Saved entries -
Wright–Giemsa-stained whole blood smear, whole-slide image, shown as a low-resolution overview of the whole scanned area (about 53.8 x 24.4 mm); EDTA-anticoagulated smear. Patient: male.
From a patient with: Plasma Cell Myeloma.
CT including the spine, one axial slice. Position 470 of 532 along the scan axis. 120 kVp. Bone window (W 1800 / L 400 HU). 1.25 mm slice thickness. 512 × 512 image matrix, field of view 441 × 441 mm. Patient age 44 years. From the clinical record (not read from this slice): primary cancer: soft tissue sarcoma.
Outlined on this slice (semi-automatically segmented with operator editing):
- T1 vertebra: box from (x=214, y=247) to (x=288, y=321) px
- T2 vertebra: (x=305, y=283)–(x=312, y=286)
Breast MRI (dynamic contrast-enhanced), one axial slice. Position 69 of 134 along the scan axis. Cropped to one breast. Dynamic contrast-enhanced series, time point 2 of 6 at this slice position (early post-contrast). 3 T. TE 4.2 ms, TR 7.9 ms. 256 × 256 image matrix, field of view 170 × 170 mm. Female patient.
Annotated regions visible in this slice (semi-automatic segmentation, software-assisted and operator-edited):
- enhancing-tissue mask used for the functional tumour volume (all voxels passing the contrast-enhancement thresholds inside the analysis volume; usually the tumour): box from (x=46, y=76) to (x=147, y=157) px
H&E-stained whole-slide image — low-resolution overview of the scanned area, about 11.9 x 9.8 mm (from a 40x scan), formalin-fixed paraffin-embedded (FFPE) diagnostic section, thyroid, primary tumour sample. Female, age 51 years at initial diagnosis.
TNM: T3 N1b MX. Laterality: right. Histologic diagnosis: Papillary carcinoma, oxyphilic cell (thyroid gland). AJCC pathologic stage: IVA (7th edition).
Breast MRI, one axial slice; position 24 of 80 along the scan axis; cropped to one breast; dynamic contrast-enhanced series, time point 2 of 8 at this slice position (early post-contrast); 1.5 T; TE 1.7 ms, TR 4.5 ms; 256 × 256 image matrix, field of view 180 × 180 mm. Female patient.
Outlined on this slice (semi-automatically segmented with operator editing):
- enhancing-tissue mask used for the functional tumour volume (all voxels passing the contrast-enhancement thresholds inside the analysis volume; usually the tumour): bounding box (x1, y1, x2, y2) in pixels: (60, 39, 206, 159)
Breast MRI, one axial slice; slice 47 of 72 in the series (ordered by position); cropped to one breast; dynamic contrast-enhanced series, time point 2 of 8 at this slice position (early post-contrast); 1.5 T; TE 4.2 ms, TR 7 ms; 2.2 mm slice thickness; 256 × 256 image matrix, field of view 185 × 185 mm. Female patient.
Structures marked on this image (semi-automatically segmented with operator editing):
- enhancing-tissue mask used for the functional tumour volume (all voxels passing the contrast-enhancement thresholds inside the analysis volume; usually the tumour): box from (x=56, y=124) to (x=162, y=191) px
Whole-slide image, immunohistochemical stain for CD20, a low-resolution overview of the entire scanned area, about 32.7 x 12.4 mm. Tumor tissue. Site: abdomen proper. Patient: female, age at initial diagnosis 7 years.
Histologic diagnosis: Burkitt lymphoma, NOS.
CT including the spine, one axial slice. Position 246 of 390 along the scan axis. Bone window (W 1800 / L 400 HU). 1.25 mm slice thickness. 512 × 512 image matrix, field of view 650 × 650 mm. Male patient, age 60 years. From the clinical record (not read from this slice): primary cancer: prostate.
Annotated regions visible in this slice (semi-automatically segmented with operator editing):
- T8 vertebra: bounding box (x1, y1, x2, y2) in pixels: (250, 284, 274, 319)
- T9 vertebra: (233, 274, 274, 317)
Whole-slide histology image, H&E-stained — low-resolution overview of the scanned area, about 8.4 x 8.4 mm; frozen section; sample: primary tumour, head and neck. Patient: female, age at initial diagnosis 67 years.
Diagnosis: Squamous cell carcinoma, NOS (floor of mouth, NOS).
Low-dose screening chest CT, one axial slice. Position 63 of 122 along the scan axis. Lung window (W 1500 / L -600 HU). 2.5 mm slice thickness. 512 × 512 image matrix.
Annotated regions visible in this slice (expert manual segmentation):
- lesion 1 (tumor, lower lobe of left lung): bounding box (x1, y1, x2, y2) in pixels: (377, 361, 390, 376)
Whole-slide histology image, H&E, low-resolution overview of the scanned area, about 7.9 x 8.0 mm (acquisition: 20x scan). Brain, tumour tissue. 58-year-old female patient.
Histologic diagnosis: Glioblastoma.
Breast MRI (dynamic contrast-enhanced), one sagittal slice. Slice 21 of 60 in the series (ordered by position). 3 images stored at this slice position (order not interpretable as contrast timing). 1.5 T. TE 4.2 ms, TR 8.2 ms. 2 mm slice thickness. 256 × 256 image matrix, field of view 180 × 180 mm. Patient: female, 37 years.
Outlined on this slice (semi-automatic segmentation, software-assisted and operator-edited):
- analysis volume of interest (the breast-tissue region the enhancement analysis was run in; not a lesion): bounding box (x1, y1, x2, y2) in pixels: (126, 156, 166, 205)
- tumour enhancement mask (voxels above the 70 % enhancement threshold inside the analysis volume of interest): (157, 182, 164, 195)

Instructions to follow -
Every line of the data is to be retyped without alteration.

Solution to the problem -
Wright–Giemsa-stained whole blood smear, whole-slide image, shown as a low-resolution overview of the whole scanned area (about 53.8 x 24.4 mm); EDTA-anticoagulated smear. Patient: male.
From a patient with: Plasma Cell Myeloma.
CT including the spine, one axial slice. Position 470 of 532 along the scan axis. 120 kVp. Bone window (W 1800 / L 400 HU). 1.25 mm slice thickness. 512 × 512 image matrix, field of view 441 × 441 mm. Patient age 44 years. From the clinical record (not read from this slice): primary cancer: soft tissue sarcoma.
Outlined on this slice (semi-automatically segmented with operator editing):
- T1 vertebra: box from (x=214, y=247) to (x=288, y=321) px
- T2 vertebra: (x=305, y=283)–(x=312, y=286)
Breast MRI (dynamic contrast-enhanced), one axial slice. Position 69 of 134 along the scan axis. Cropped to one breast. Dynamic contrast-enhanced series, time point 2 of 6 at this slice position (early post-contrast). 3 T. TE 4.2 ms, TR 7.9 ms. 256 × 256 image matrix, field of view 170 × 170 mm. Female patient.
Annotated regions visible in this slice (semi-automatic segmentation, software-assisted and operator-edited):
- enhancing-tissue mask used for the functional tumour volume (all voxels passing the contrast-enhancement thresholds inside the analysis volume; usually the tumour): box from (x=46, y=76) to (x=147, y=157) px
H&E-stained whole-slide image — low-resolution overview of the scanned area, about 11.9 x 9.8 mm (from a 40x scan), formalin-fixed paraffin-embedded (FFPE) diagnostic section, thyroid, primary tumour sample. Female, age 51 years at initial diagnosis.
TNM: T3 N1b MX. Laterality: right. Histologic diagnosis: Papillary carcinoma, oxyphilic cell (thyroid gland). AJCC pathologic stage: IVA (7th edition).
Breast MRI, one axial slice; position 24 of 80 along the scan axis; cropped to one breast; dynamic contrast-enhanced series, time point 2 of 8 at this slice position (early post-contrast); 1.5 T; TE 1.7 ms, TR 4.5 ms; 256 × 256 image matrix, field of view 180 × 180 mm. Female patient.
Outlined on this slice (semi-automatically segmented with operator editing):
- enhancing-tissue mask used for the functional tumour volume (all voxels passing the contrast-enhancement thresholds inside the analysis volume; usually the tumour): bounding box (x1, y1, x2, y2) in pixels: (60, 39, 206, 159)
Breast MRI, one axial slice; slice 47 of 72 in the series (ordered by position); cropped to one breast; dynamic contrast-enhanced series, time point 2 of 8 at this slice position (early post-contrast); 1.5 T; TE 4.2 ms, TR 7 ms; 2.2 mm slice thickness; 256 × 256 image matrix, field of view 185 × 185 mm. Female patient.
Structures marked on this image (semi-automatically segmented with operator editing):
- enhancing-tissue mask used for the functional tumour volume (all voxels passing the contrast-enhancement thresholds inside the analysis volume; usually the tumour): box from (x=56, y=124) to (x=162, y=191) px
Whole-slide image, immunohistochemical stain for CD20, a low-resolution overview of the entire scanned area, about 32.7 x 12.4 mm. Tumor tissue. Site: abdomen proper. Patient: female, age at initial diagnosis 7 years.
Histologic diagnosis: Burkitt lymphoma, NOS.
CT including the spine, one axial slice. Position 246 of 390 along the scan axis. Bone window (W 1800 / L 400 HU). 1.25 mm slice thickness. 512 × 512 image matrix, field of view 650 × 650 mm. Male patient, age 60 years. From the clinical record (not read from this slice): primary cancer: prostate.
Annotated regions visible in this slice (semi-automatically segmented with operator editing):
- T8 vertebra: bounding box (x1, y1, x2, y2) in pixels: (250, 284, 274, 319)
- T9 vertebra: (233, 274, 274, 317)
Whole-slide histology image, H&E-stained — low-resolution overview of the scanned area, about 8.4 x 8.4 mm; frozen section; sample: primary tumour, head and neck. Patient: female, age at initial diagnosis 67 years.
Diagnosis: Squamous cell carcinoma, NOS (floor of mouth, NOS).
Low-dose screening chest CT, one axial slice. Position 63 of 122 along the scan axis. Lung window (W 1500 / L -600 HU). 2.5 mm slice thickness. 512 × 512 image matrix.
Annotated regions visible in this slice (expert manual segmentation):
- lesion 1 (tumor, lower lobe of left lung): bounding box (x1, y1, x2, y2) in pixels: (377, 361, 390, 376)
Whole-slide histology image, H&E, low-resolution overview of the scanned area, about 7.9 x 8.0 mm (acquisition: 20x scan). Brain, tumour tissue. 58-year-old female patient.
Histologic diagnosis: Glioblastoma.
Breast MRI (dynamic contrast-enhanced), one sagittal slice. Slice 21 of 60 in the series (ordered by position). 3 images stored at this slice position (order not interpretable as contrast timing). 1.5 T. TE 4.2 ms, TR 8.2 ms. 2 mm slice thickness. 256 × 256 image matrix, field of view 180 × 180 mm. Patient: female, 37 years.
Outlined on this slice (semi-automatic segmentation, software-assisted and operator-edited):
- analysis volume of interest (the breast-tissue region the enhancement analysis was run in; not a lesion): bounding box (x1, y1, x2, y2) in pixels: (126, 156, 166, 205)
- tumour enhancement mask (voxels above the 70 % enhancement threshold inside the analysis volume of interest): (157, 182, 164, 195)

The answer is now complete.